■ WHAT THIS TASK INVOLVES
Please rewrite these lines as a Markdown table with two columns, Row and Line, numbering each row and skipping any blank lines. Leave the pictures out of the table.

■ TASK MATERIAL
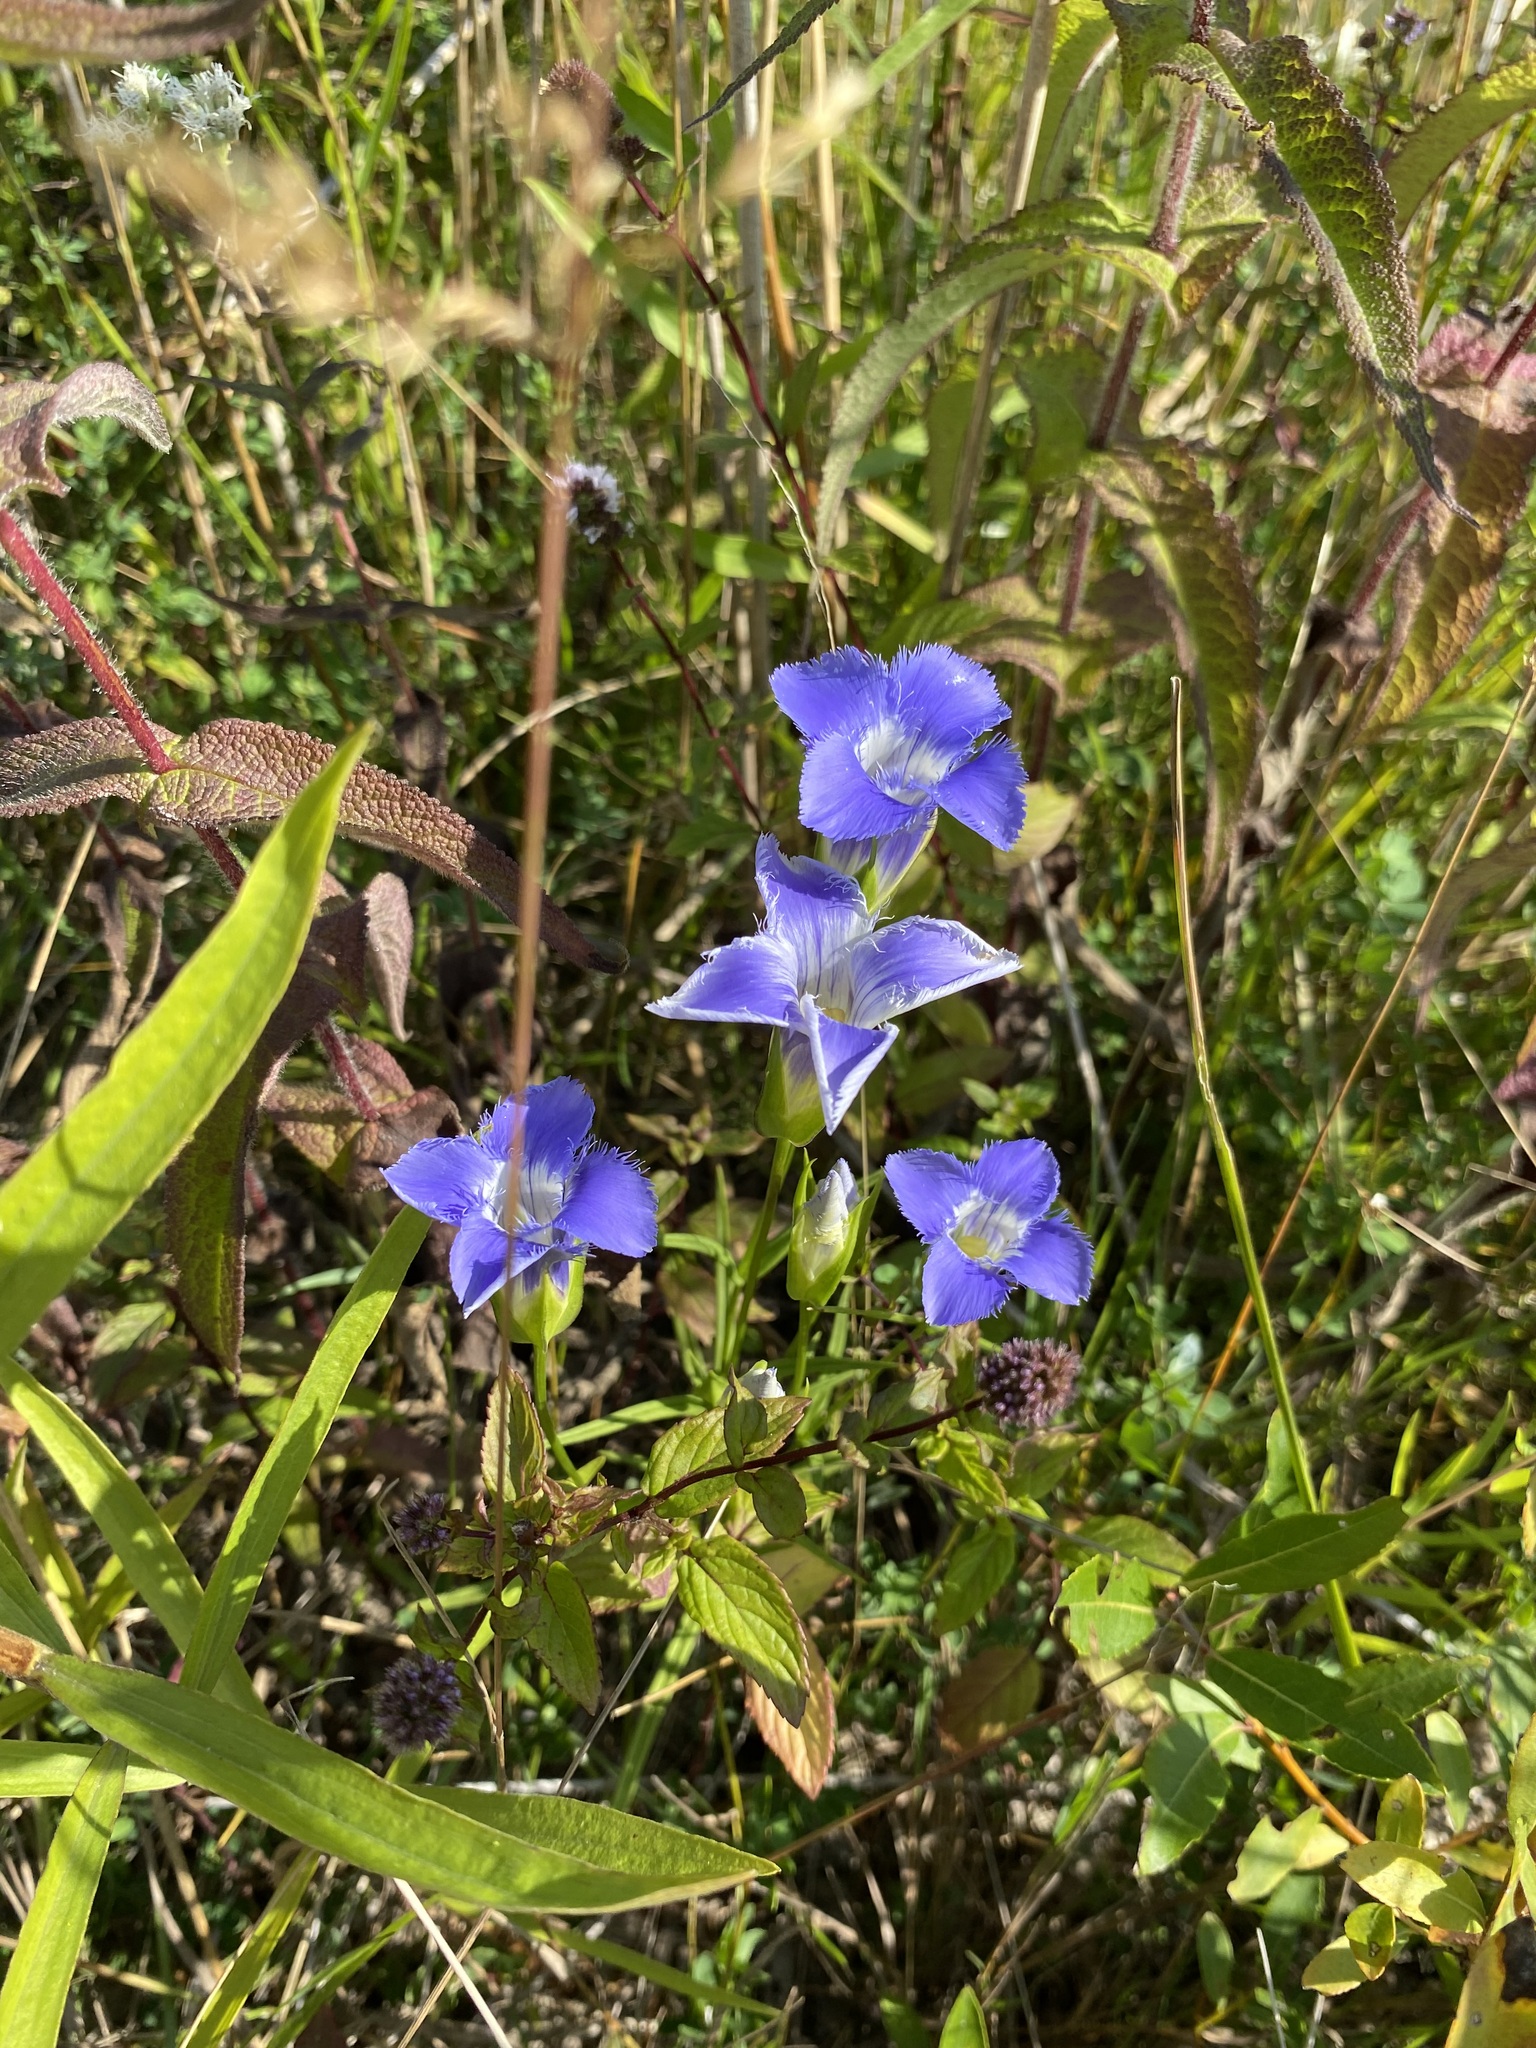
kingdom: Plantae
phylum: Tracheophyta
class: Magnoliopsida
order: Gentianales
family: Gentianaceae
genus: Gentianopsis
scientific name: Gentianopsis virgata
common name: Lesser fringed-gentian
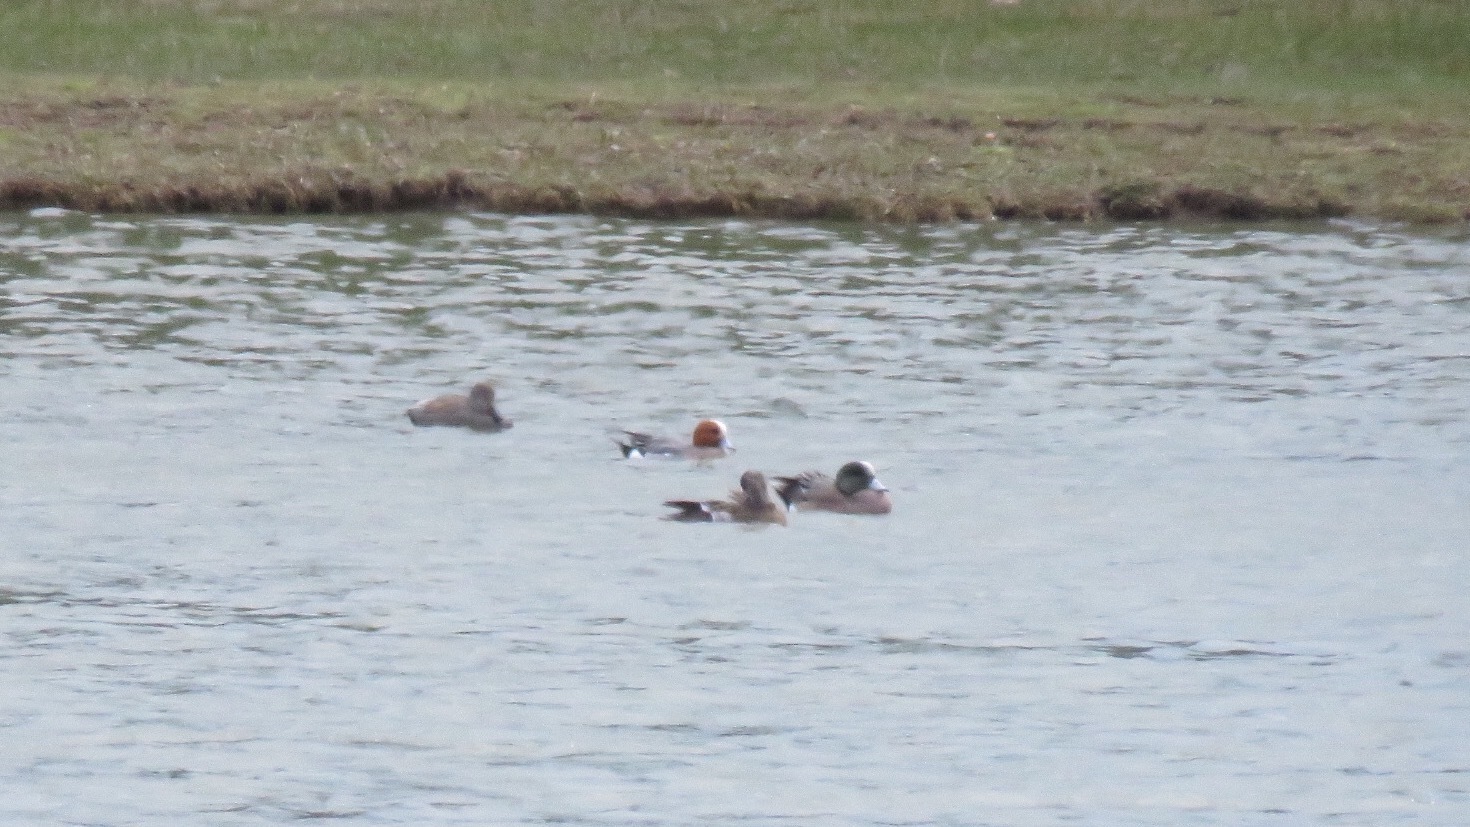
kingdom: Animalia
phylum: Chordata
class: Aves
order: Anseriformes
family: Anatidae
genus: Mareca
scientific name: Mareca penelope
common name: Eurasian wigeon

■ TASK OUTPUT
| Row | Line |
|---|---|
| 1 | kingdom: Plantae |
| 2 | phylum: Tracheophyta |
| 3 | class: Magnoliopsida |
| 4 | order: Gentianales |
| 5 | family: Gentianaceae |
| 6 | genus: Gentianopsis |
| 7 | scientific name: Gentianopsis virgata |
| 8 | common name: Lesser fringed-gentian |
| 9 | kingdom: Animalia |
| 10 | phylum: Chordata |
| 11 | class: Aves |
| 12 | order: Anseriformes |
| 13 | family: Anatidae |
| 14 | genus: Mareca |
| 15 | scientific name: Mareca penelope |
| 16 | common name: Eurasian wigeon |